Records shown —
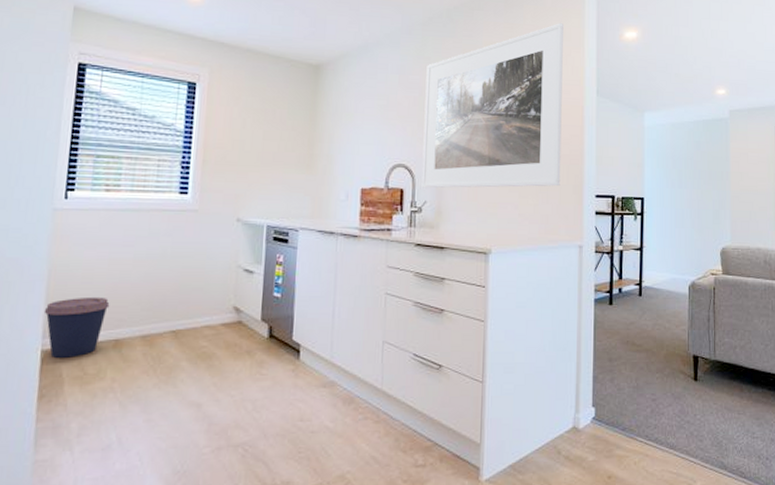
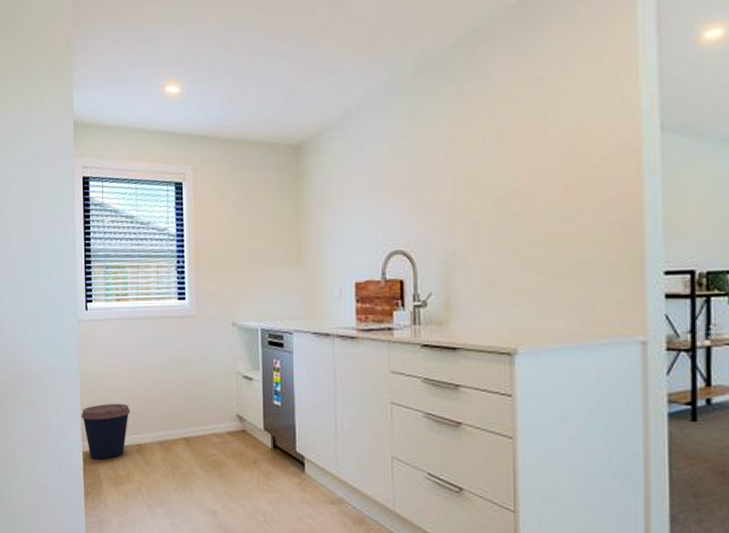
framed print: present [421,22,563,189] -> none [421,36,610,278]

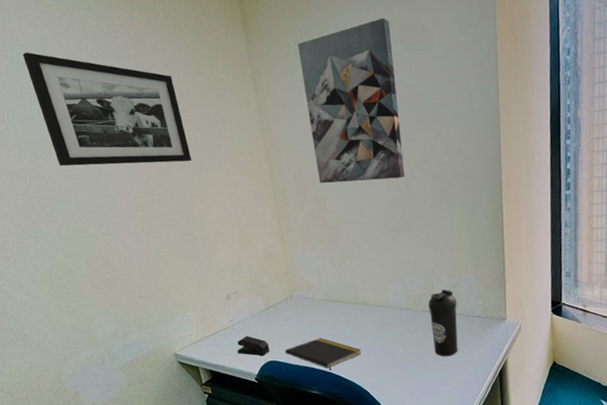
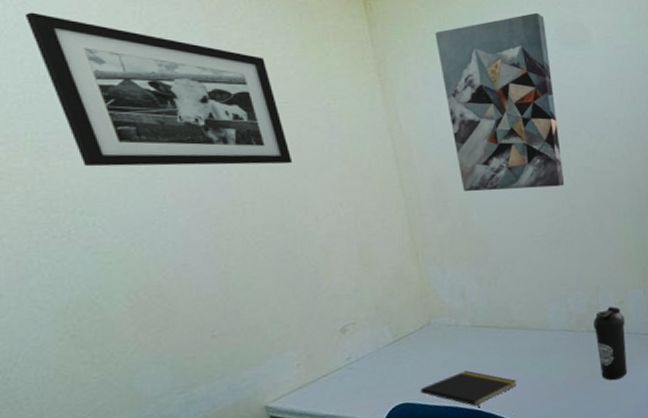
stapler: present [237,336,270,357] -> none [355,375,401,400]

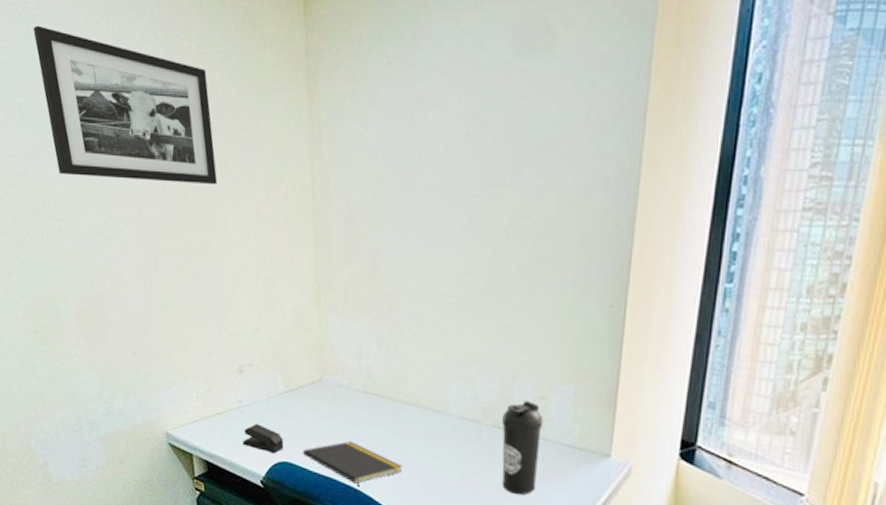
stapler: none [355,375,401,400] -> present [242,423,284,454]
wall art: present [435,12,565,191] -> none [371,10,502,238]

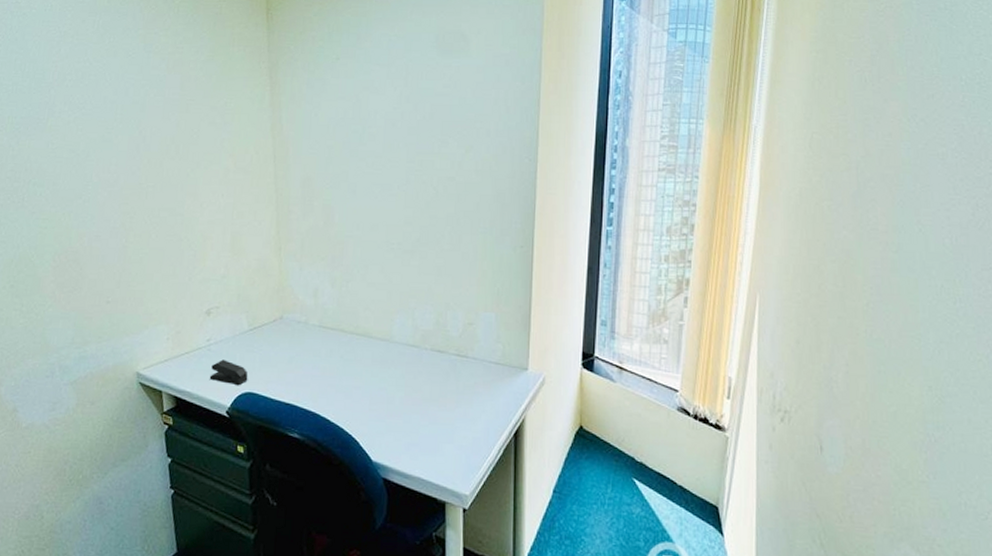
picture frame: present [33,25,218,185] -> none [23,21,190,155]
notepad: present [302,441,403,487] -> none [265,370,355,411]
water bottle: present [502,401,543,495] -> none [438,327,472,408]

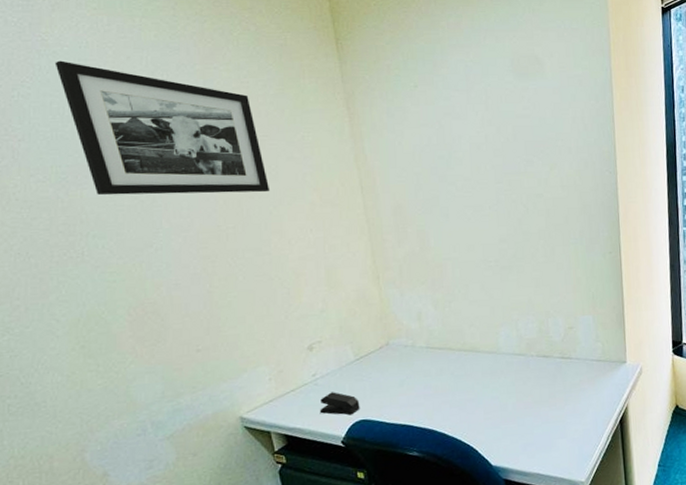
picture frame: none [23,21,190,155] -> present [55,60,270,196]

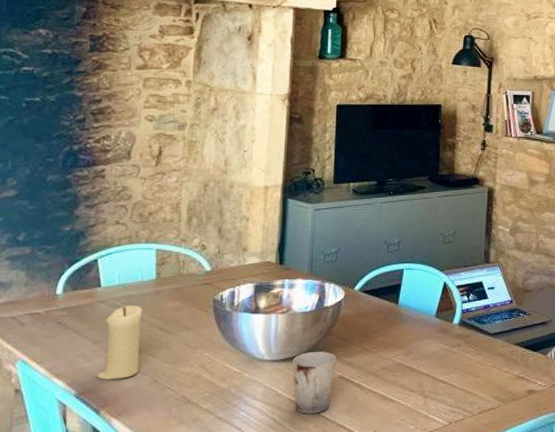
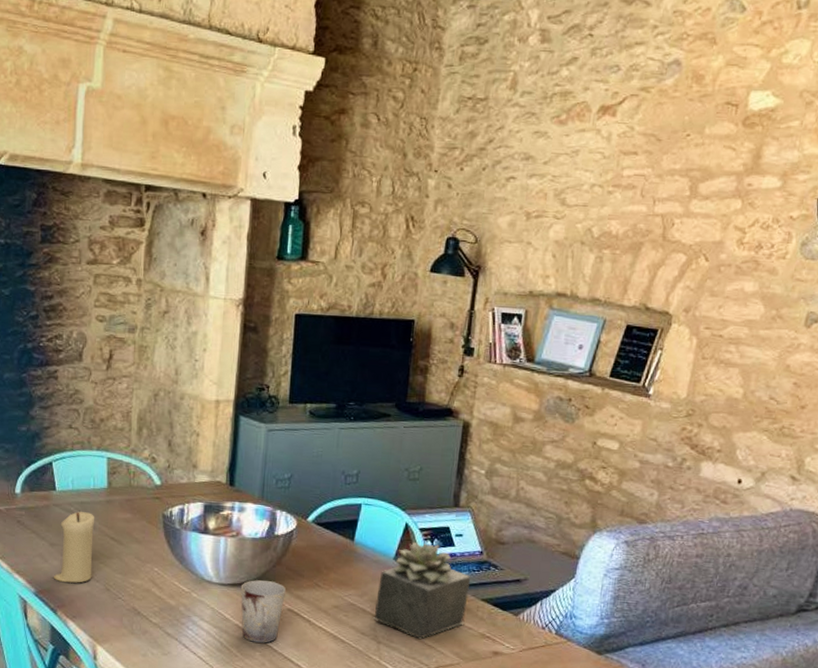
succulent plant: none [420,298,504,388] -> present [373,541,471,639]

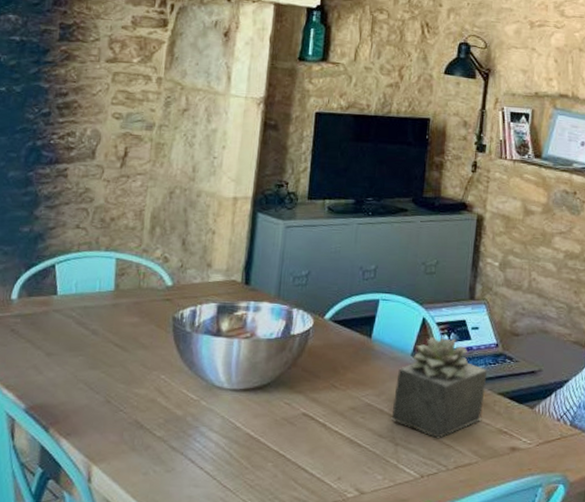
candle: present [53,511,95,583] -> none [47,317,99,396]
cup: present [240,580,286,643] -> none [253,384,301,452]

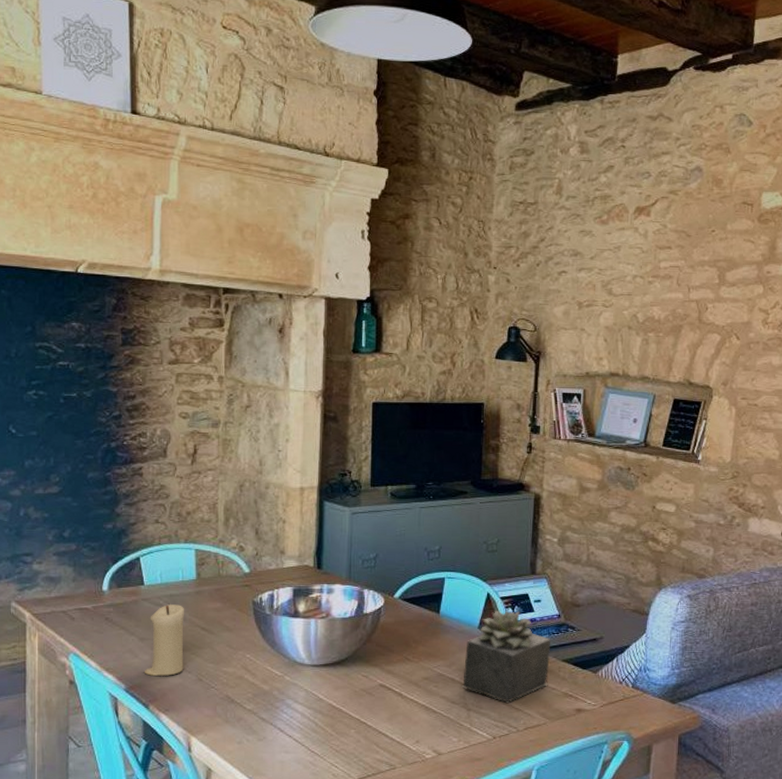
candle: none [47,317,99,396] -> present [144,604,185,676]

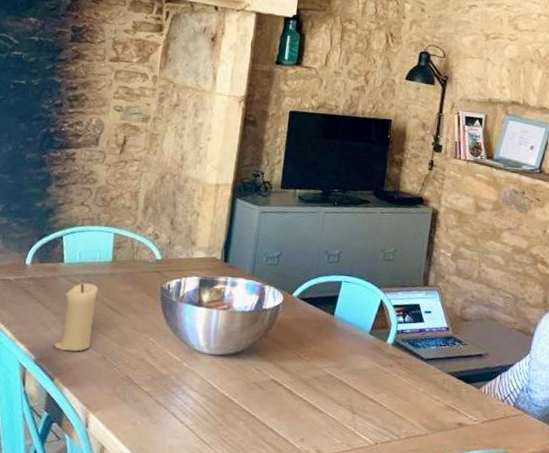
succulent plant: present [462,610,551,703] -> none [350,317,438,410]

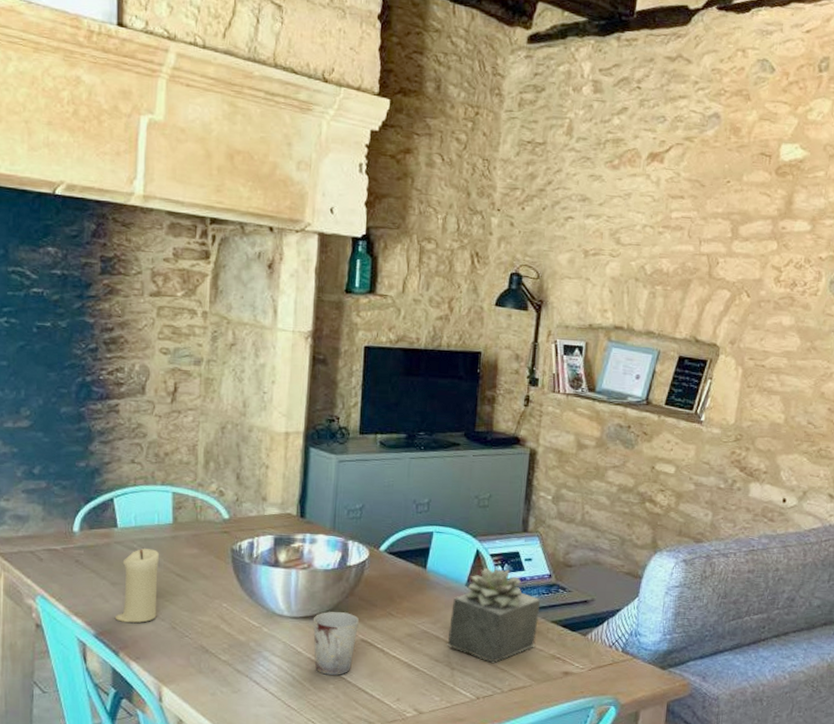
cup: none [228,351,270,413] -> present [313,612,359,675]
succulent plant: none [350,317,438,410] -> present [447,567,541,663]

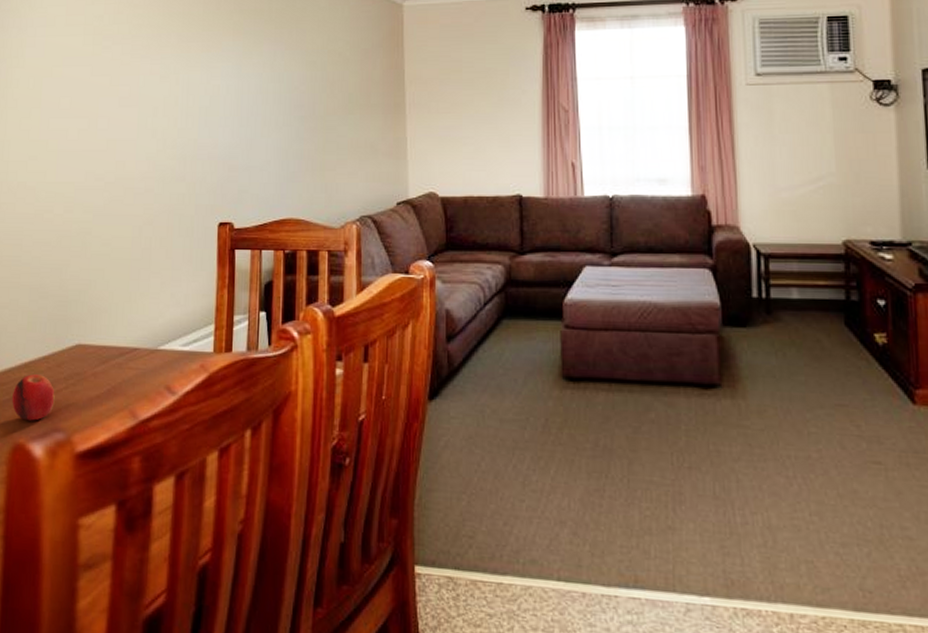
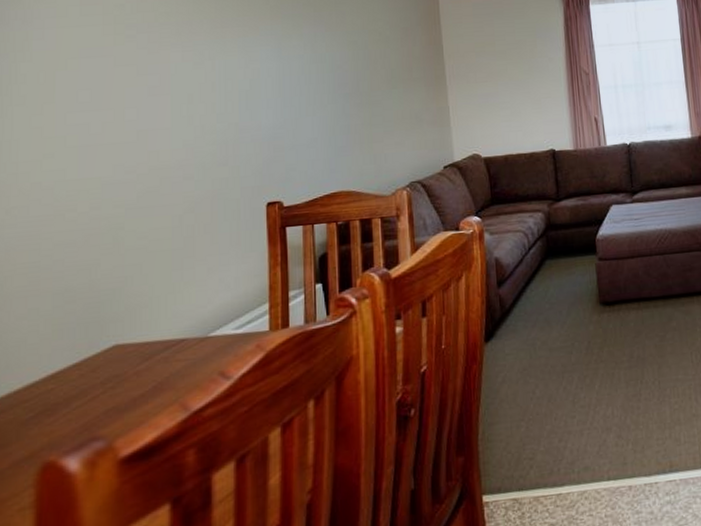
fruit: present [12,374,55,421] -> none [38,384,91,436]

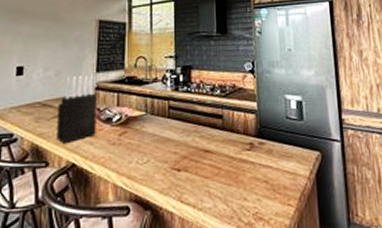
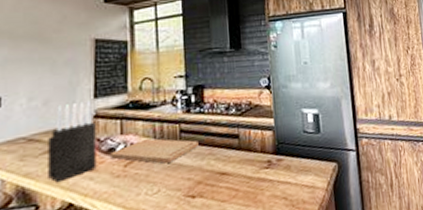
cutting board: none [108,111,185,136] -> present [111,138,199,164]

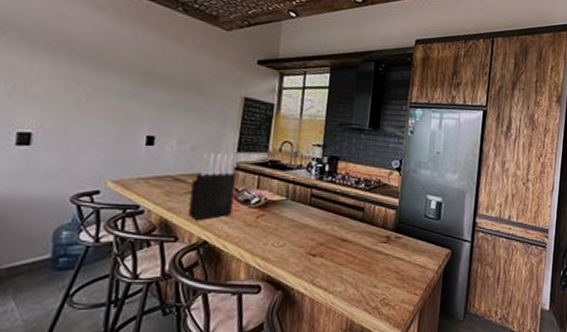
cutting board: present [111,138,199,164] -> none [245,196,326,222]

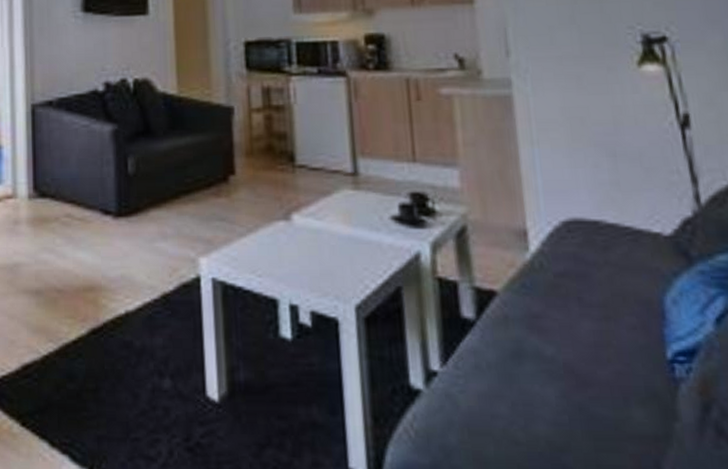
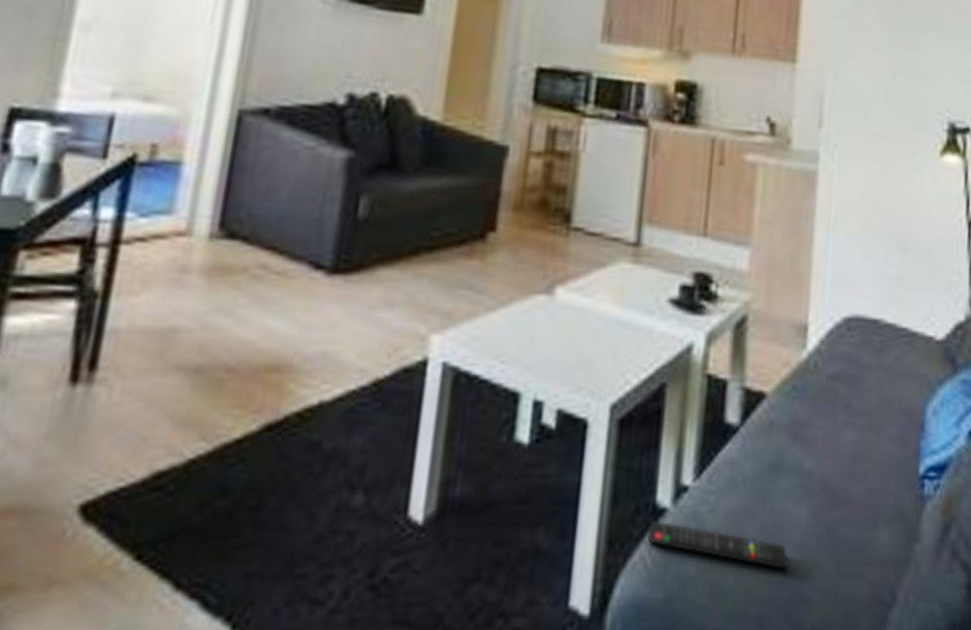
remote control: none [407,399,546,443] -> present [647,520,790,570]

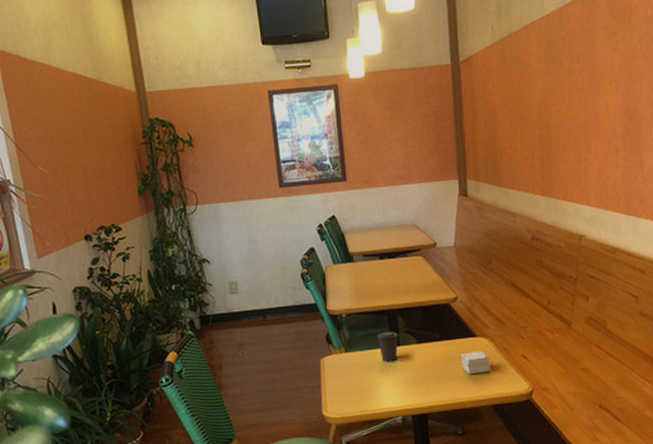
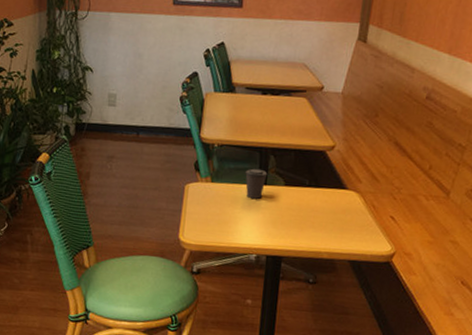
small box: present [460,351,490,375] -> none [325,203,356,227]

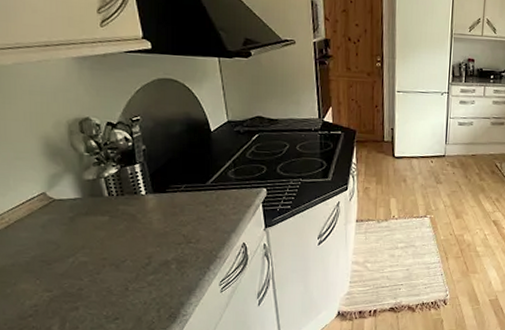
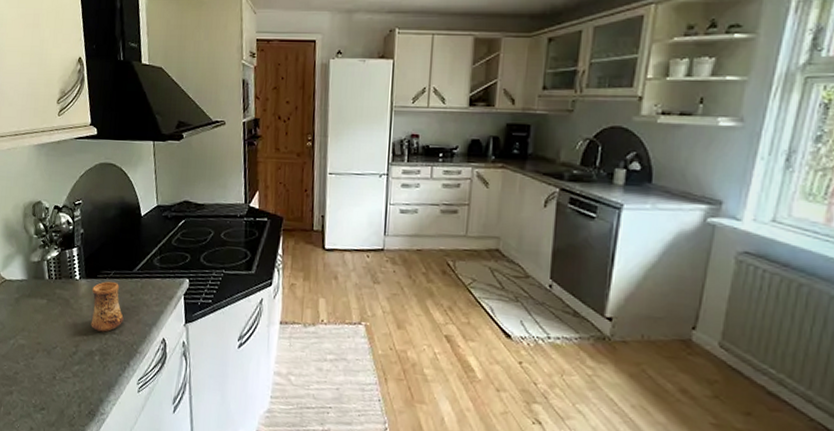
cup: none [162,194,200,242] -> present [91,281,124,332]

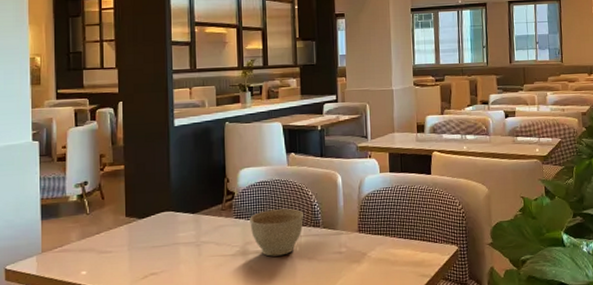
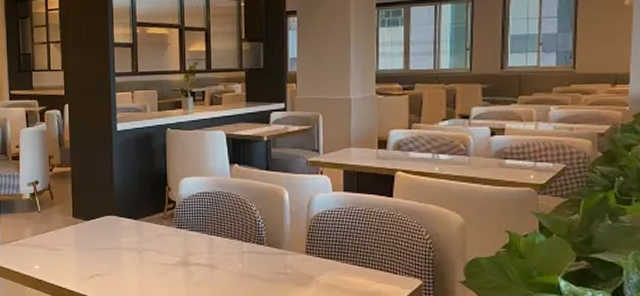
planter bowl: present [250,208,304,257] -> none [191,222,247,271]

Problem description — Before duplicating, set the pictures aside; then output exactly the lines from the one with "cup: none [162,194,200,242]" through the end of the records, and only those.

Answer box —
cup: none [162,194,200,242] -> present [91,281,124,332]

planter bowl: present [250,208,304,257] -> none [191,222,247,271]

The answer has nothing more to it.